В 1920 году я оказался на распутье. Моя «Психология мировоззрений» имела успех. Ее тогда много читали. В те годы, когда она создавалась, я подготовил рукописи курсов лекций о психологии религии, о социальной психологии, о психологии народов и психологии морали. Не составляло особого труда подготовить к печати три новые книги. Можно было использовать обширную литературу, дать широкую панораму. Я достиг определенного уровня, позволявшего, вероятно, проводить содержательные исследования, но — без философской базы, и теперь можно было разворачивать исследования на этом уровне вширь. Велико было искушение — писать по такой книге каждый год или каждые два года. Вероятно, каждая имела бы успех на какое‑то время. Но сознание мое противилось этому. Я понимал — на таком пути нельзя будет прояснить в мыслях то, что было жизненно важным в моем внутреннем мире, в моих оценках людей и вещей. Подменить философию психологическим рассмотрением, даже столь широким, даже с использованием столь интересного исторического материала, значило все же уклониться от исполнения серьезнейшей задачи — от постижения себя самого в своем существовании. Оставалась бы некоторая необязательность, «легкость» рассмотрения множества разнообразных предметов.
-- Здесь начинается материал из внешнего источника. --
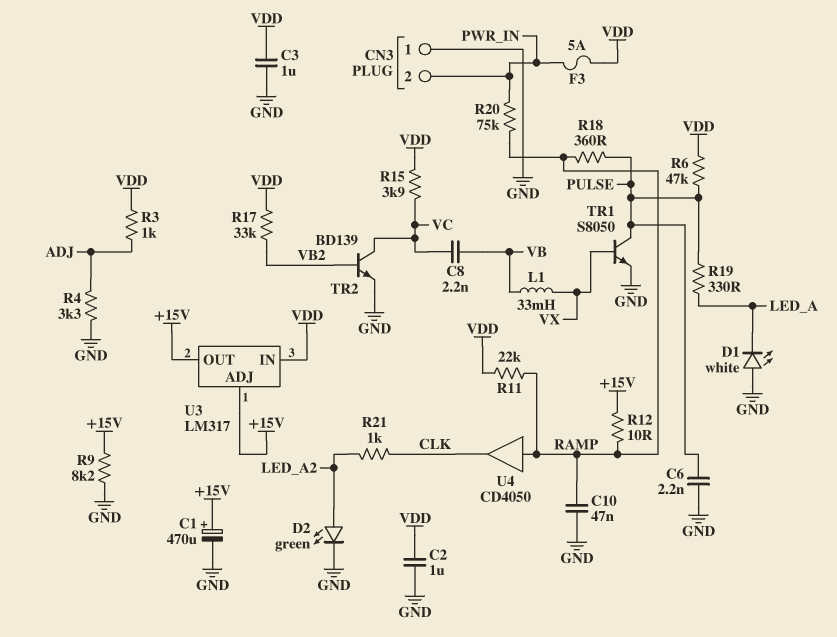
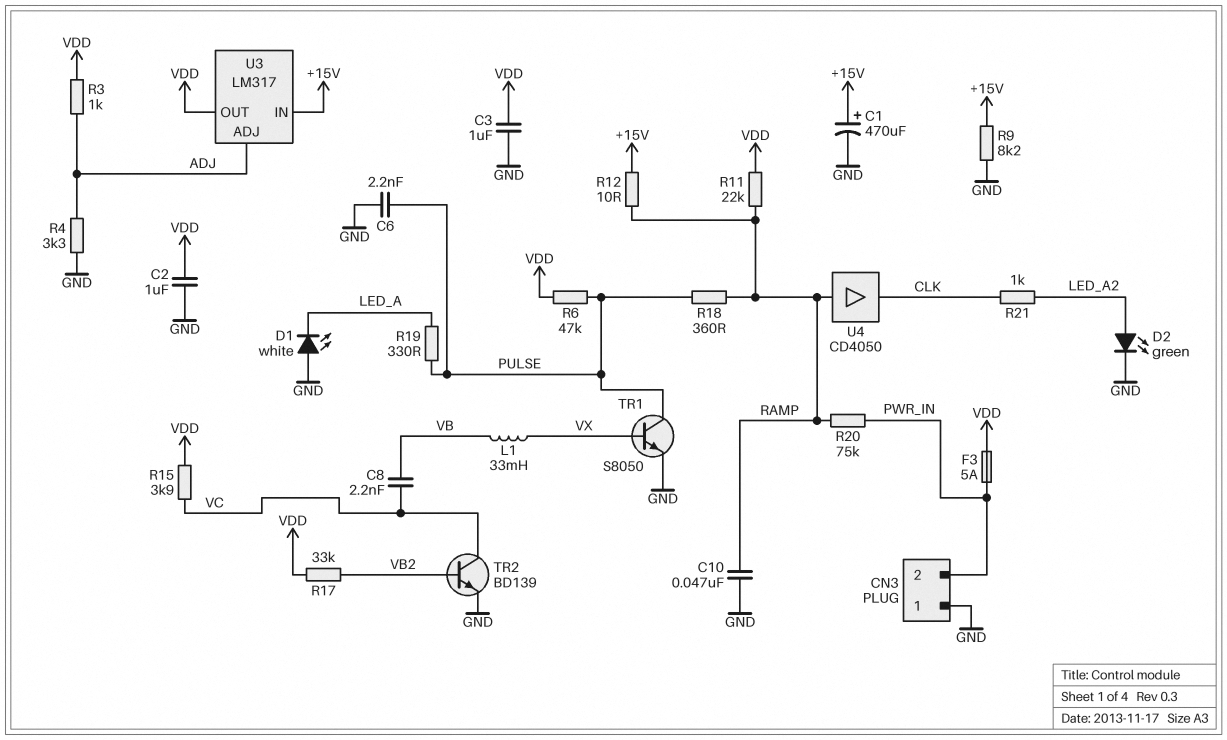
U3 pin ADJ: +15V -> ADJ
U3 pin IN: VDD -> +15V
U3 pin OUT: +15V -> VDD

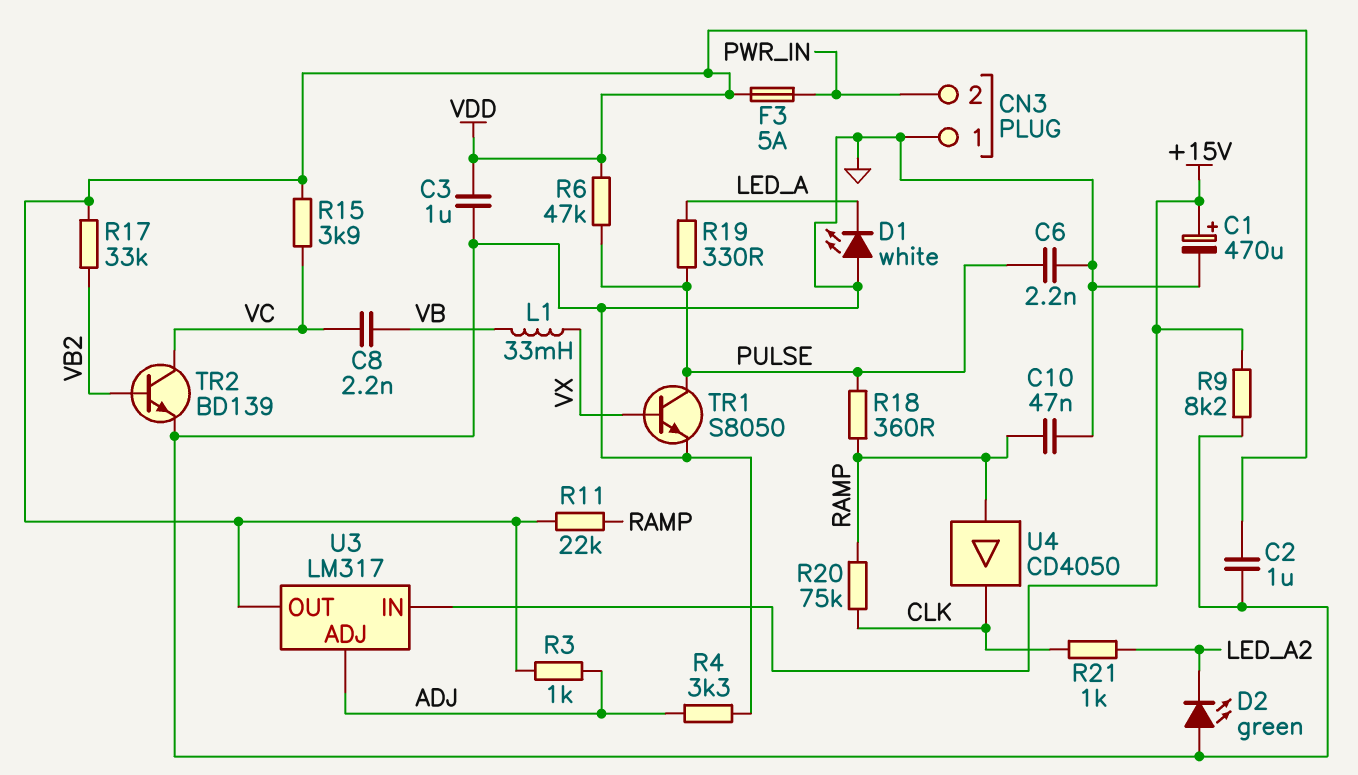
D2: LED green (A LED_A2, K GND) -> LED green (A GND, K LED_A2)
R12: 10 (+15V, RAMP) -> none
R20: 75k (PWR_IN, RAMP) -> 75k (CLK, RAMP)

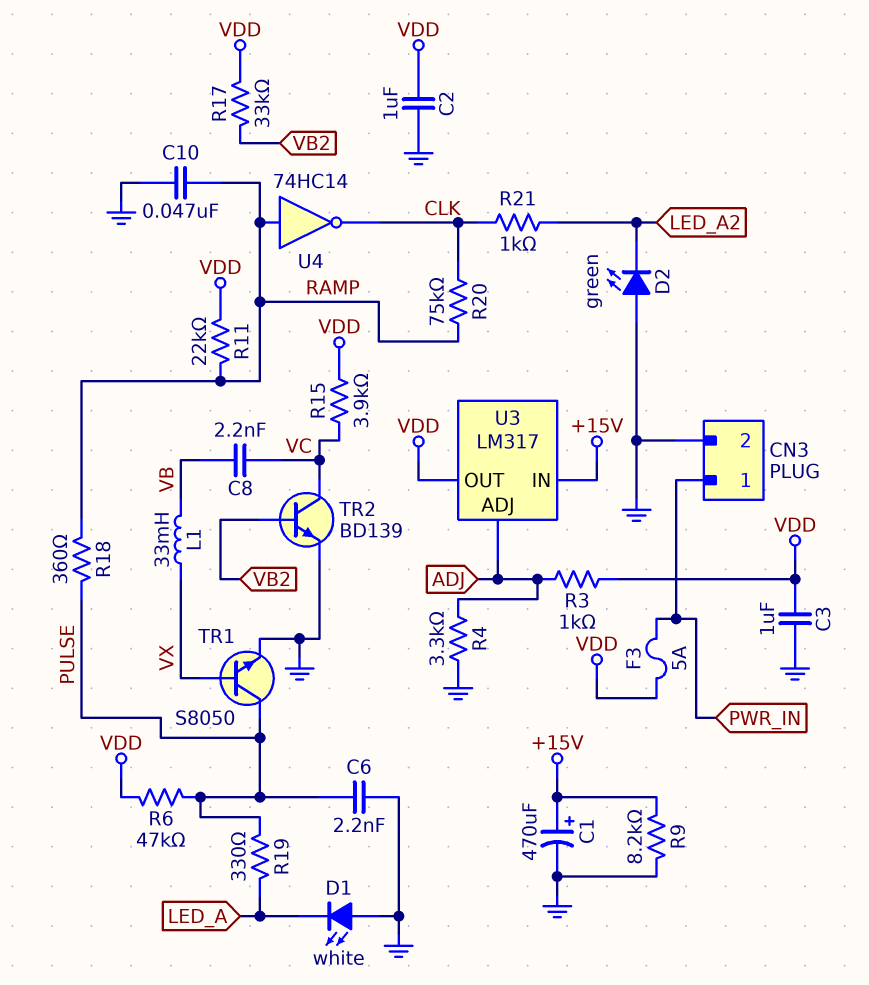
CN3 pin 1: GND -> PWR_IN
CN3 pin 2: PWR_IN -> GND
U4: buffer CD4050 (in RAMP, out CLK) -> NOT 74HC14 (in RAMP, out CLK)

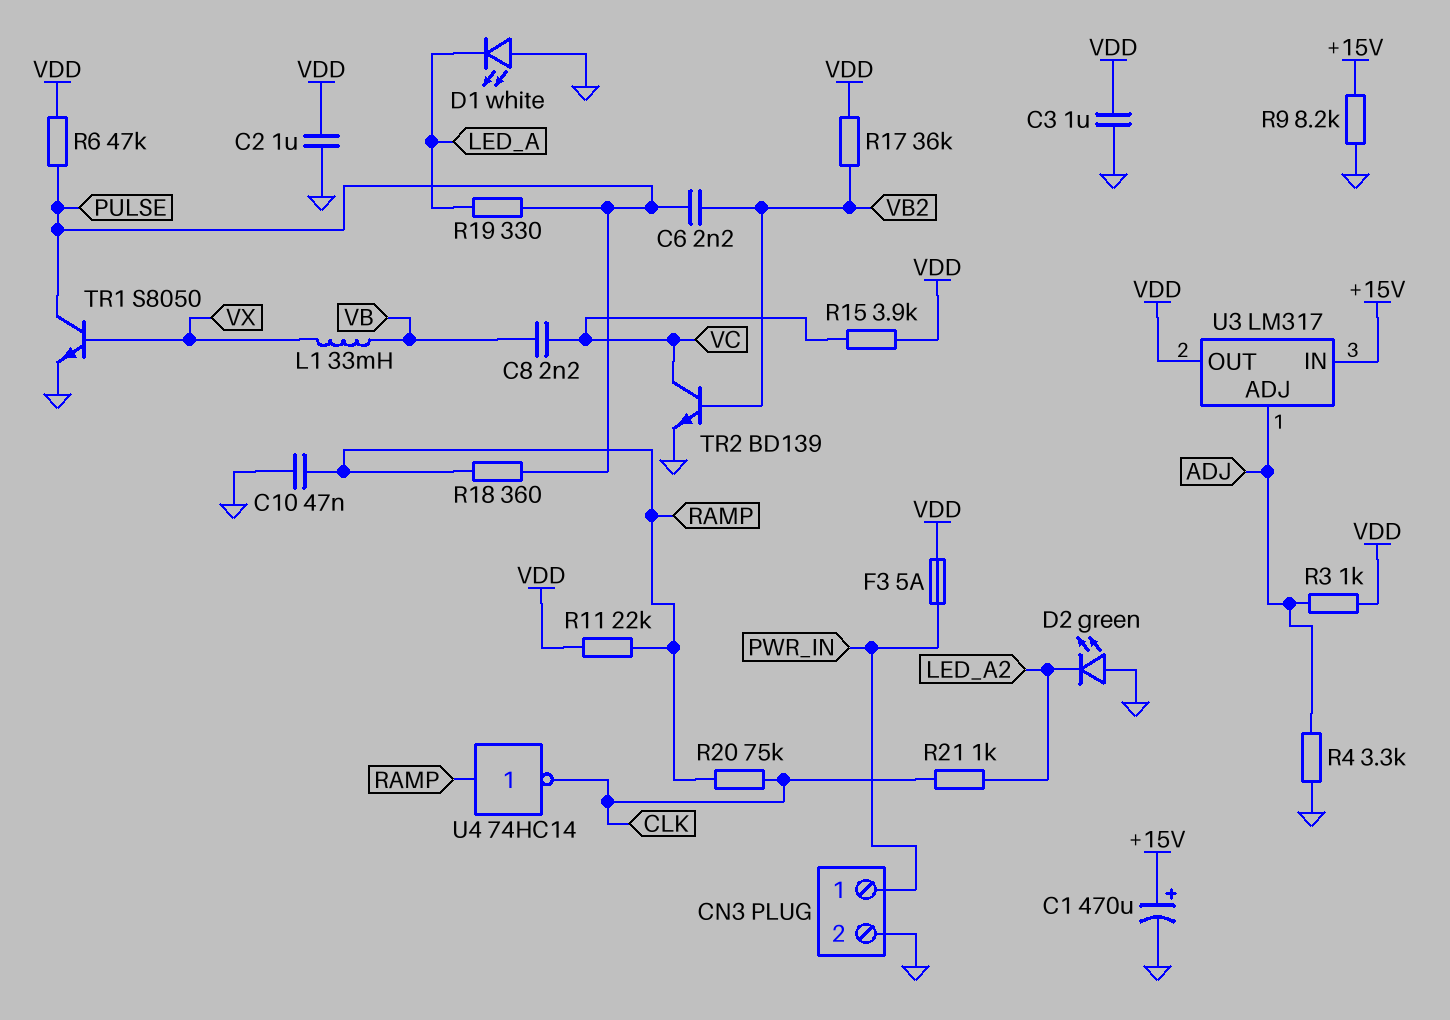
C6: 2.2nF (GND, PULSE) -> 2.2nF (PULSE, VB2)
R17: 33k (VB2, VDD) -> 36k (VB2, VDD)

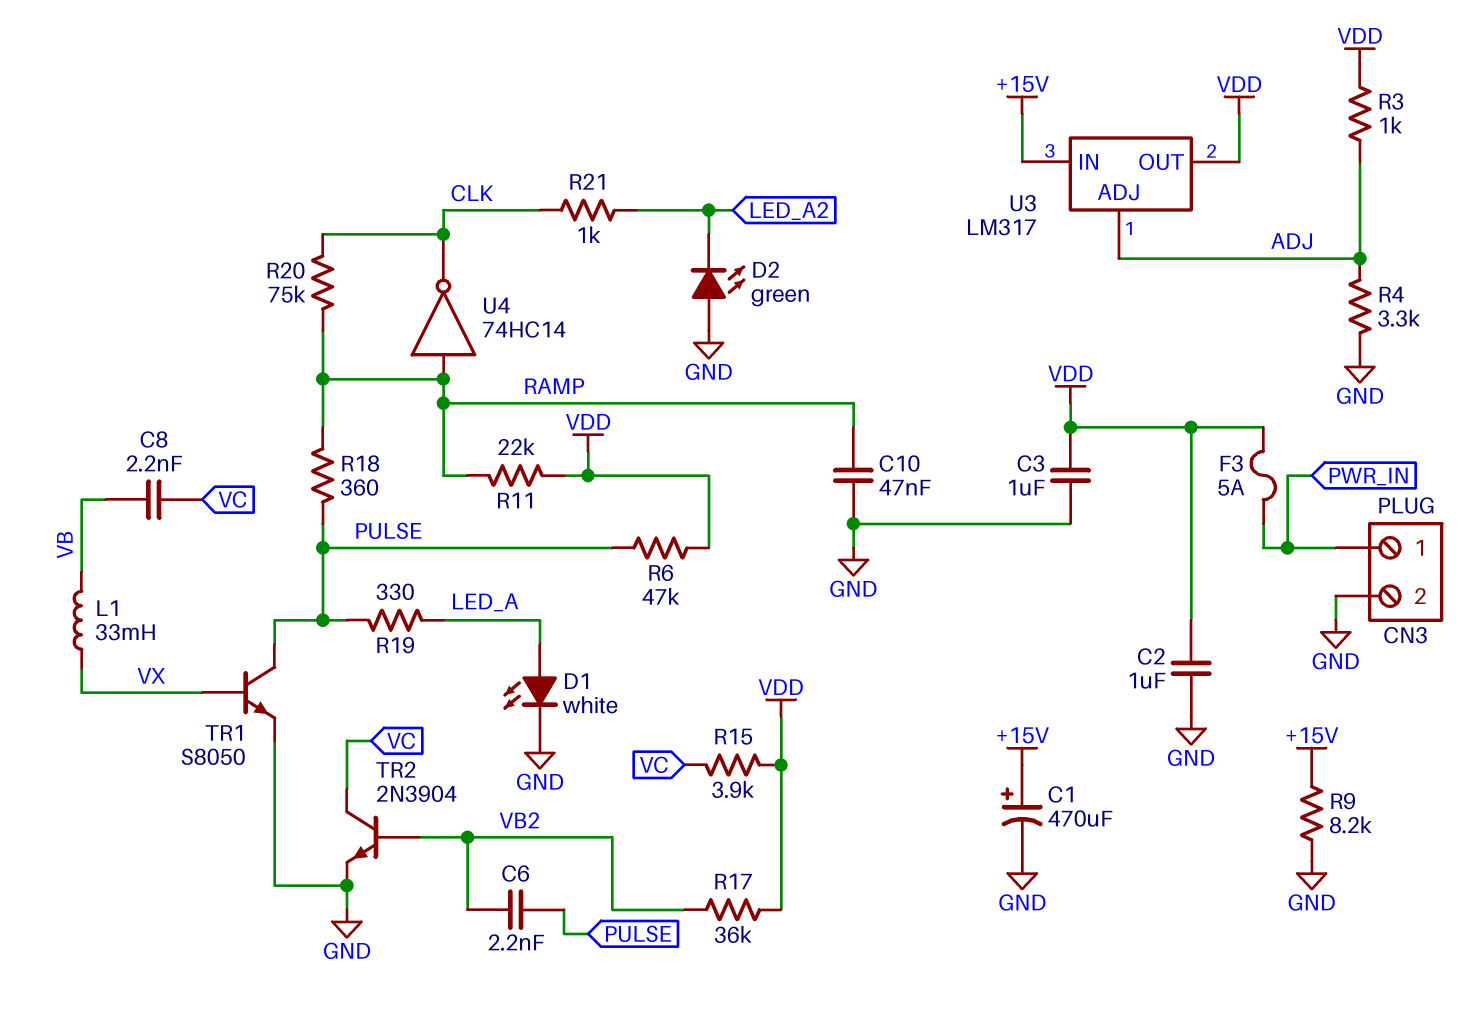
D1: LED white (A GND, K LED_A) -> LED white (A LED_A, K GND)
TR2: NPN BD139 (B VB2, C VC, E GND) -> NPN 2N3904 (B VB2, C VC, E GND)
Задача, которую я поставил перед собой, требовала особого методологического осмысления и глубокого проникновения в немногие основополагающие философские произведения великих. Я и теперь продолжал заниматься историей и изучением всякого рода фактов, поставляемых различными науками, но уже делал это мимоходом, урывками, так сказать, в порядке отдыха. Главным же делом для меня была акклиматизация на высоте подлинной философии. Она протекала медленно. Внезапные интуитивные прозрения, в которых открывалась суть дела, обретали прочность и связность только благодаря работе, имевшей теперь принципиально новый характер. Она состояла не в учении и не в умножении знаний, а в освоении тех форм мышления и образов действия, которые требовались при обращении к великим философам, но научиться которым было нельзя, поскольку их не существовало в готовом виде. Следовало выйти на новый уровень мышления. Сделав такой выбор, нужно было начинать практически с азов.
Я тогда много думал над сложившейся ситуацией. Став ординарным профессором, я обрел полную свободу. Мне не надо было теперь что‑то публиковать, чтобы получить кафедру. Я получал денежное содержание, что, по университетским традициям, не налагало на профессора никаких обязательств и ограничений: не давало никому права контролировать его, а просто предполагало, что он прилагает все свои силы без остатка для того, чтобы достичь свободно избранной им цели, и при этом через посредство преподавания открывает для молодежи возможность следить за его работой. Я решил, что публикации мои должны временно прекратиться. Два опубликованных исследования — о Стриндберге и Ван Гоге (1922) и об идее университета (1923) — представляли собой отредактированные тексты работ, рукописи которых были готовы еще до того, как я стал профессором.